> **TASK LIST**:
[a] In the dictionary conversion guide, why is the Kindle dictionary set to Portuguese?
[b] Continue the dictionary conversion guide from the point where it stops.

> **PASSAGE TO READ**:
Build

Scripts and stylesheets for converting the XML dump files to various XML-based dictionary formats.

Usage

The fastest way to get started is to run the conversions with Docker.

Create the following directories:

  • $HOME/hunnor
  • $HOME/hunnor/build
  • $HOME/hunnor/data
  • $HOME/hunnor/deploy
  • $HOME/hunnor/tools

Download XML dump files from Dropbox:

  • Go to https://dict.hunnor.net/about
  • Click on the link to the Dropbox folder with the database exports (look for Adatbázisok or Dropbox)
  • Download and extract HunNor-XML-HN.xml.gz and HunNor-XML-NH.xml.gz
  • Move the extracted XML files to the data directory

Some conversions require tools that are not included in the Docker image:

Target Tool Installation
export.android.generate export-lucene-indexer-1.0.0.jar Package the export-lucene repo with Maven
export.kindle.compile.nb kindlegen Downloaded automatically by ant
export.xdxf.pocketbook.compile.hu converter.exe Downloaded automatically by ant
export.xdxf.pocketbook.compile.nb converter.exe Downloaded automatically by ant

Start the Docker container:

docker run\ --name export-ant\ --volume $HOME/hunnor/data:/data\ --volume $HOME/hunnor/deploy:/deploy\ --volume $HOME/hunnor/tools:/tools\ hunnordict/export-ant\ -Dbuild.dir=/data\ -lib /tools/export-lucene-indexer-1.0.0.jar\ export

You can replace 'export' with the target you want to run.

Depending on the target, the generated files will be either in the build or deploy directory.

Formats

Check the formats directory for the available formats.

Each format can be generated by applying XSLT transformations to the XML dump files.

While some formats use the XML dump files directly, others use an intermediate, pre-processed XML file that can be generated by applying the simple-html stylesheet to the XML dump files. Check the stylesheets and the XSpec tests to determine the proper input format.

Apple Dictionary

The format of Apple's Dictionary app for Mac. iOS uses the same dictionary file format, but there is no officially supported way to install custom dictionaries on iOS.

The compiler is part of Apple's Dictionary Development Kit, which is available in the Additional Tools for Xcode package from the Apple SDK download page. The dictionary can only be compiled on a Mac.

Source files: HunNor-Apple-[HN|NH].xml, HunNor-Apple-[HN|NH]-PList.xml

Babylon

The proprietary, legacy format of the Babylon dictionary.

Source files: HunNor-BB-[HN|NH].gls.gz

Kindle

Dictionary for Kindle e-book readers. Only the Norwegian-Hungarian direction is generated. Because of limited language support, the dictionary is set to Portuguese.

Lucene

A Lucene index directory with both directions, used by the native Android app. Spell checking index is included in a separate directory. Uses Lucene 3.6.2, to be compatible with Android.

PDF

Separate PDF files for each direction, generated with Apache FOP.

> **PROVIDED MATERIAL**:
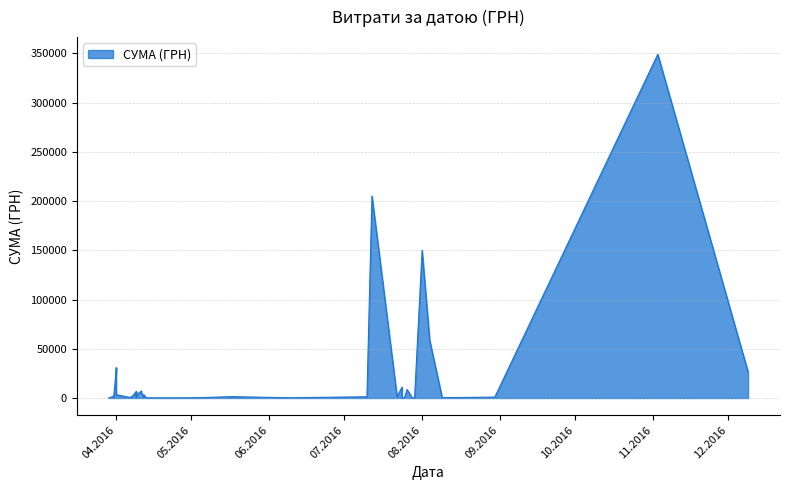

How many points are higher than both their immediate neighbors (excluding endpoints)?

11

> **EXPECTED OUTPUTS**:
[a] It is set to Portuguese because of limited language support.

[b]
Realm

A Realm database with both directions. Realm supports several cross platform frameworks as well as native Android and iOS apps.

SDictionary

The custom format of the SDictionary Project. The textual source format compiles to an open source binary format.

Source files: HunNor-SD-[HN|NH].sdct.gz
Compiled files: HunNor-SD-[HN|NH].dct

SQLite

An SQLite database with both directions, used by the cross platform mobile apps.

Normalization

The _ascii columns in the roots and inflections tables contain written forms using ASCII characters only. These values are created with the following process:

  1. Replace æ with ae
  2. Replace ø with o
  3. Apply XSLT function normalize-unicode with normalization form NFKD
  4. Remove characters from Unicode category Combining Diacritical Marks

The XSpec tests contain test cases for common Hungarian and Norwegian characters.

Applications can apply the same transformation to user input. Sample code for some languages, using the String variable term:

Java

if (term != null) {
  term = Normalizer.normalize(term, Normalizer.Form.NFKD)
    .replaceAll("\\p{InCombiningDiacriticalMarks}+", "")
    .replaceAll("æ", "ae").replaceAll("ø", "o")
    .replaceAll("Æ", "AE").replaceAll("Ø", "O");
}

JavaScript

if (term) {
  term = term
    .replace(/æ/g, "ae").replace(/ø/g, "o")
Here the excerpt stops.